February 11, 2012
by Ariel Adams
Bausele’s brand slogan is “Australian Soul – Swiss Made.” It should probably be changed to “Australian Soil – Swiss Made.” Why? See that rather obviously too-large crown? Well, it is filled with one of three choices of dirt! Not just any dirt, Australian dirt, mate.
The crown is like a little canister with a see-through window at its end. You can order your Bausele watch with a crown filled with Australian red sand, surf sand, or coal. Coal? Why coal? Doesn’t the old Christmas myth about gifts with coal in them mean that person getting them has been bad? And not bad in an impressive way. There is probably some manner of explanation on the Bausele website – maybe you can find it in the “Aussie Soul” section.
Anyway, this collection from the “down under” brand is called the Surf Watch. There is also a Yachting watch, and another type of watch I’ve never seen before made for wine bars. I don’t think the wine bar has anything to do with wines or bars, but Bausele does claim that it “will never leave your wrist.” I don’t get why they would allude to a faulty strap buckle like that.
For me the Surf Watch is really their version of some of Nixon’s popular fare, just translated from San Diego to Sydney. Actually, unlike the Nixon 51-30 for example, this watch is just 40mm wide. That makes sense given the rather large crown, but I think they could have ‘destroed’ (put the crown on the left) the sand capsule and increased the case size a bit. That way the wearer could at least have gotten dirt glimpses regularly while wearing the watch. 40mm is good for a teenager perhaps, I just think that with designs like this they would have done better making them a bit larger. The Yachting Watch alternatively is 43mm wide and the Wine Bar watch is 36m wide. That little fact combined with the “Cheers Ladies” text on their website should indicate that the Wine Bar piece is a ladies watch.
There are various versions of the Surf Watch with dial colors such as red, black, and sandy tan. Strap choices include leather, rubber that looks like a bracelet, and a full metal bracelet. The cases have rotating bezels and decently designed dials. The hands and hour markers are pretty easy to read, but the watch functions need some explanation as few timepiece dials are laid out like this. First of all, the movement is done by Swiss ISA. This movement maker is really interesting and I’d like to get to know more about them in the future. As far as I know they are a sort of a smaller-scale movement maker for those who want movements that do more than just tell the time. They also seem to produce only quartz movements. I have a few watches with ISA movements and they are all quirky to say that least. Not that quirky is terrible, but I’ve never had one with functions that screamed simplicity to me.
In this watch is a quartz ISA movement with the time with subsidiary seconds dial, moon-phase indicator, tidal range indicator, and the date. The subdial for the moon phase is pretty minimalist. It uses a hand and no pictures of the moon to indicate the basic phase of the moon. It actually works rather well for those who don’t need too much imagery and is technically useful to those wanting to know when the best waves will be.

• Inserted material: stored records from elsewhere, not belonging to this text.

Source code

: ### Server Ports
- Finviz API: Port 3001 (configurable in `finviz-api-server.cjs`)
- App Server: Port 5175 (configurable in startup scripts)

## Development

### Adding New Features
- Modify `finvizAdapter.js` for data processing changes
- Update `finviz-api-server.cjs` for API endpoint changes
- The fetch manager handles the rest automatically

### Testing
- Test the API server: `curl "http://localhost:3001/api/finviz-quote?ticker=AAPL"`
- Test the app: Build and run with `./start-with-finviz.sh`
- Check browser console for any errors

The tide indicator works with the moon phase and uses a hand on the main dial that looks like the seconds or chronograph hand. See what I mean by quirky? If you didn’t know better you’d think this watch was some type of chronograph – but it isn’t. That is especially due to the pushers on the case. That thin tide hand moves once around the dial each 12 hours, 25 minutes, and 14 seconds. You do get a relatively straight forward display on whether it is high or low tide, and whether the tide is going in or out. While there are fancier tide chart watches with digital graphs, the combo of tide and moon indicators on this watch actually do offer relatively basic, but useful tools for surfers wanting to know more or less what to expect at the beach.
The Surf Watch is water resistant (not “proof” as Bausele claims on their website) to 200 meters and likely has a mineral crystal. Price for the watch is a pretty economical $370 – but at that range people who are serious about tidal data or surf watches have a lot of other options such as almost top-of-the-line Casio Pro Trek watches. Those interested in Bausele watches will be so because of the style, sand, and Australian connection. What I suggest to Bausele is clean up the text and claims on their website. It is clear that they are a new brand and need to polish up how they present things a bit. Some of the site text and images just come across as cheesy, and other statements are outright outlandish. Such as “[Bausele is] undoubtedly one of the most competitive Swiss-made watch brands.” Really? The good news is that brand seemed to have been started by a few guys with long-term experience in the watch industry and with a few years of refinement they could have a pretty nice Australian-themed product.